The new model that Joy is working on involves looking to the future of publishing. The question that Joy wants to answer is could there be an independent academic press, not associated with a corporation or university and could it be made profitable.
“I love thinking about these things. I think its fun to think about it is possible to have a profitable university press? What would it look like? How would you do it?” said Joy.
As the BABEL working group undertook the task, their first accomplishment was a print journal, which is published by Palgrave Publishing, according to Joy, one of the largest corporate academic publishing companies based in London, England. Joy saw this as a major coup for SIUE and BABEL. Palgrave accepted their journal proposal and signed a contract for the journal, agreeing to pay for producing, advertising and marketing, and distribution of the journal. The journal is called “postmedieval: a journal of medieval cultural studies” and is housed at SIUE, according to Joy.
From there, the group started a conference that convenes every two years. According to Joy, the next conference is scheduled for September 2012 in Boston, Mass. It is being co-sponsored by Northeastern Boston College and MIT.
BABEL and Joy’s next endeavor is in progress now. The group is behind a new type of online press that will publish books as online editions and print books as well. According to the Punctum Books website, Punctum Books is “an open-access ad print-on-demand independent publisher dedicated to radically creative modes of intellectual inquiry and writing across a whimsical para-humanities assemblage.”
Joy stated that every book published will be available as a downloadable PDF file. It will look exactly as a print version. The download will come with an open access copyright with anybody being able to download and share it.
“Anybody can download it and share it. What they are not allowed to do is alter it, claim it was written by them, or sell it. The same book will be available as a [print] book, and those books will never cost more than $10-20,” said Joy. “We’re trying to do two things at once. We’re trying to look forward to the future of publishing–which really is going digital. But since I work in medieval studies, I still care about the book, as an artifact, but also as a product.”
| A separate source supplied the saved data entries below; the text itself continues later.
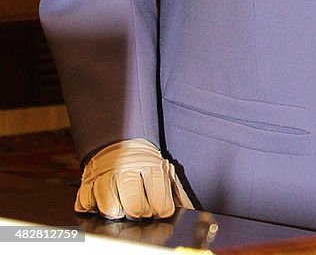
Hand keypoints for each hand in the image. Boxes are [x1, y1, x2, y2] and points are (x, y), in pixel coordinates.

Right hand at [75, 138, 192, 219]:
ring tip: (121, 207)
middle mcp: (127, 169)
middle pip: (135, 207)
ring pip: (110, 208)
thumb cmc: (145, 164)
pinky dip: (92, 207)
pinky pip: (86, 203)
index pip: (160, 202)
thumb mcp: (165, 172)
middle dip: (140, 213)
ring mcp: (105, 176)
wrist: (120, 142)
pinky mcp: (86, 183)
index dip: (161, 210)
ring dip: (116, 212)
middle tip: (140, 210)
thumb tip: (189, 212)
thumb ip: (178, 193)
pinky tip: (101, 201)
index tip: (160, 210)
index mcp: (151, 166)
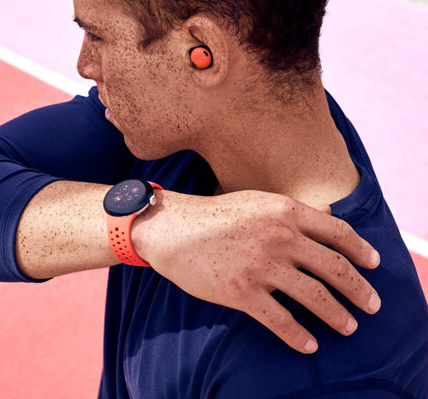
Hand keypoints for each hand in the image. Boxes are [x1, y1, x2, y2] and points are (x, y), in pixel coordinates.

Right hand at [144, 190, 380, 354]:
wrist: (172, 229)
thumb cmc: (214, 215)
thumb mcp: (256, 201)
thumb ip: (292, 211)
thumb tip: (329, 216)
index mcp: (285, 211)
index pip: (338, 232)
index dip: (361, 250)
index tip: (373, 264)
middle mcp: (279, 237)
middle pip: (334, 268)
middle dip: (359, 290)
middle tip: (372, 305)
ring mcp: (261, 265)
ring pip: (314, 297)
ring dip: (338, 316)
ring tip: (349, 326)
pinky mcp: (242, 292)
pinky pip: (281, 320)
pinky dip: (299, 336)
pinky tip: (309, 345)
Joy stated the hope for the press is to expand the scope of books being published by academics.
“We want to publish books in the humanities that no one else would touch with a ten-foot pole. Because they’re radical, forward looking, creative– because that’s the other thing about academic publishing. You have to kind of toe the line in every field. You are supposed to be original and you’re supposed to say something that no one else has said before,” said Joy. “But, you have got to go through this whole approval process. A lot of stuff never gets published because people will say, ‘Well, I just disagree with you.’”
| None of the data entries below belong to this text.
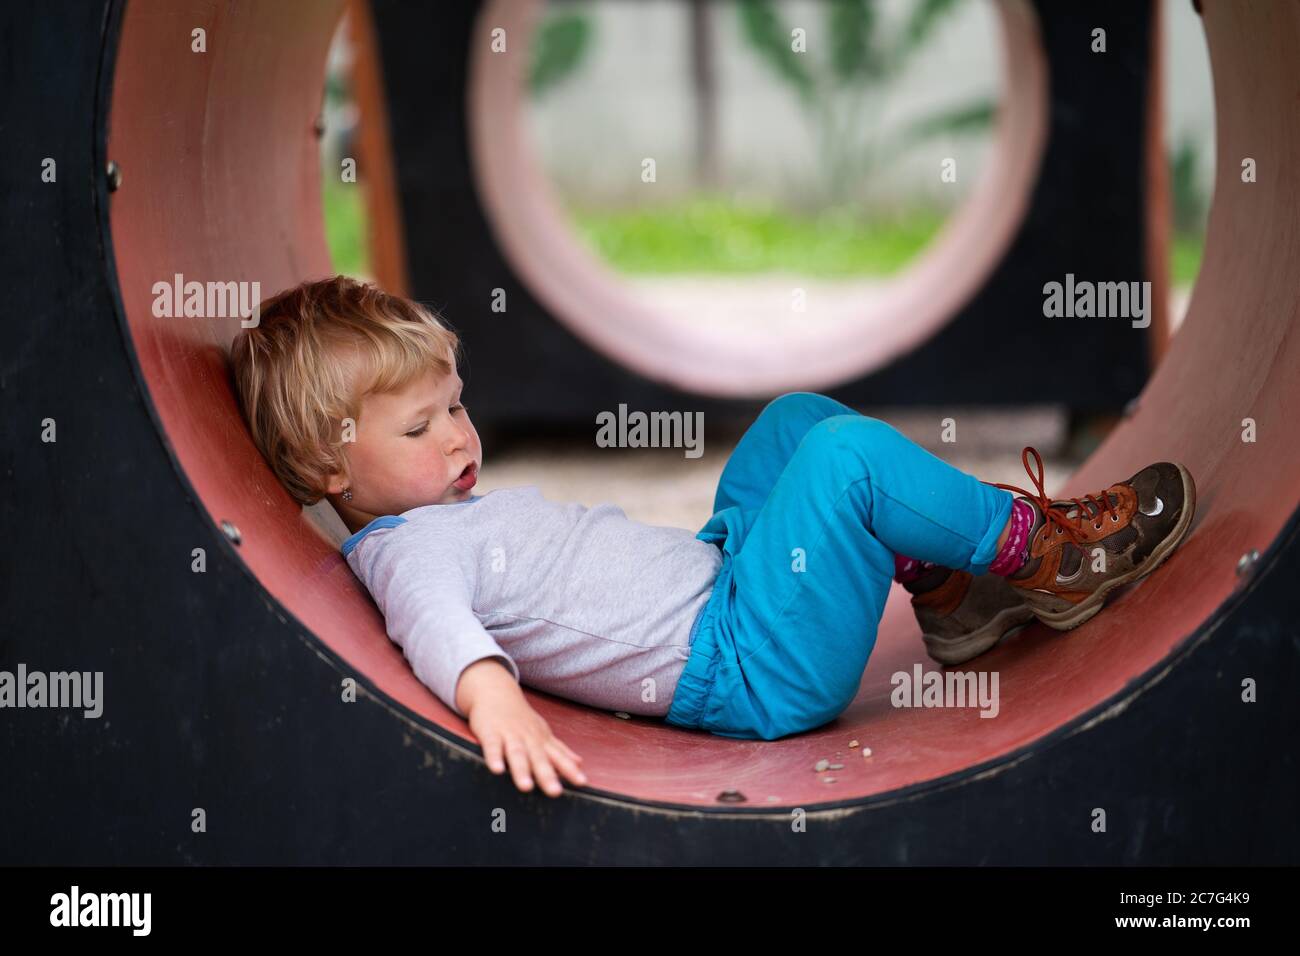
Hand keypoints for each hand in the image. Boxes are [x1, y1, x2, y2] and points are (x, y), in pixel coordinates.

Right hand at [467, 686, 587, 796]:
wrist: (496, 691)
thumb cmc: (521, 718)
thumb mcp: (542, 733)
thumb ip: (559, 750)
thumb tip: (579, 763)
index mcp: (541, 741)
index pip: (558, 757)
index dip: (570, 769)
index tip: (582, 782)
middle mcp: (528, 738)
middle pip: (539, 758)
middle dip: (547, 776)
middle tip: (555, 792)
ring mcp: (509, 735)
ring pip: (517, 754)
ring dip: (521, 770)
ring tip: (526, 787)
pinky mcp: (490, 733)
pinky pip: (493, 746)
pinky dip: (494, 758)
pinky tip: (497, 770)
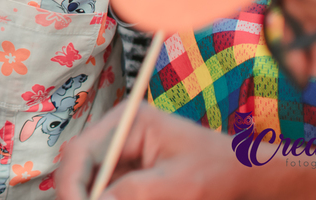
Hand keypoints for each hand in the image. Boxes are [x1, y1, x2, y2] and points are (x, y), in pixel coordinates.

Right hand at [55, 104, 244, 199]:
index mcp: (126, 123)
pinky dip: (110, 199)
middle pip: (78, 168)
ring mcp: (120, 153)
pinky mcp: (127, 172)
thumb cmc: (217, 171)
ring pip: (89, 183)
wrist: (244, 175)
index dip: (71, 184)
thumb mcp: (177, 185)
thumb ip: (134, 192)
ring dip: (94, 197)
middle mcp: (116, 134)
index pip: (80, 152)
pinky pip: (107, 191)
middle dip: (79, 195)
Punctum Books has a review process and editorial board with a broad range of academic backgrounds such as medievalists, media studies, political philosophy, and visual culture scholars. The editorial board includes people from Johns Hopkins and University of London as well as a host of other universities. Joy stated that this will ensure that the texts will be solid academic books.
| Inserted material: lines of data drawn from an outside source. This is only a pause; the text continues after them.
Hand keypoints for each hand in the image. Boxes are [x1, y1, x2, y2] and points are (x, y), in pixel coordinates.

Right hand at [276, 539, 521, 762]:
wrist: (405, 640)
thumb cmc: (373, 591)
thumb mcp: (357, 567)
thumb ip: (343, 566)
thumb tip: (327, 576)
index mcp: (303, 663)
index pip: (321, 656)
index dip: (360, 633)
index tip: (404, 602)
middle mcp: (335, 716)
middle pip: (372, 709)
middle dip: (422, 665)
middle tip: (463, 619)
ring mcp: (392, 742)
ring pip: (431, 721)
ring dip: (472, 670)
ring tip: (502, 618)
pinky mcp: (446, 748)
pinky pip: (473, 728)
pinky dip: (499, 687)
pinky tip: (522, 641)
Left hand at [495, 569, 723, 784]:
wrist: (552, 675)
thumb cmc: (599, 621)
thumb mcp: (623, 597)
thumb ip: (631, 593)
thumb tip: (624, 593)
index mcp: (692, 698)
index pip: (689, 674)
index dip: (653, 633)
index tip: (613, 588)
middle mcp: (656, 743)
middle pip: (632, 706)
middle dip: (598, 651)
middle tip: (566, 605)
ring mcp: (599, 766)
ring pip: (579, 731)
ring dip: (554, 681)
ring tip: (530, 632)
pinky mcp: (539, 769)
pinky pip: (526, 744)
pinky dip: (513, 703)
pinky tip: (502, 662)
“We’re telling everyone we want you to bring us the books and the ideas that are so kind of whack that no one else will publish them. But they have to be rigorous. They have to be well-researched,” said Joy.
Although Punctum Books will not have a specific publishing tie to SIUE, Joy stated that SIUE will be interested in getting involved. Punctum Press’ technical address is in Brooklyn, New York, and Joy hopes that it will grow so that they will be able to have a warehouse and store fronts.
Joy stated that she hopes that on top of expanding the scope of academic works, she thinks Punctum Press will be able to make books affordable for students as well.
“I think about students a lot, too. Why shouldn’t graduate students be able to afford books? I mean, do you want them to be into the books? Let’s make books that libraries can afford and students will buy because they want to–Oh, that book’s only $10.”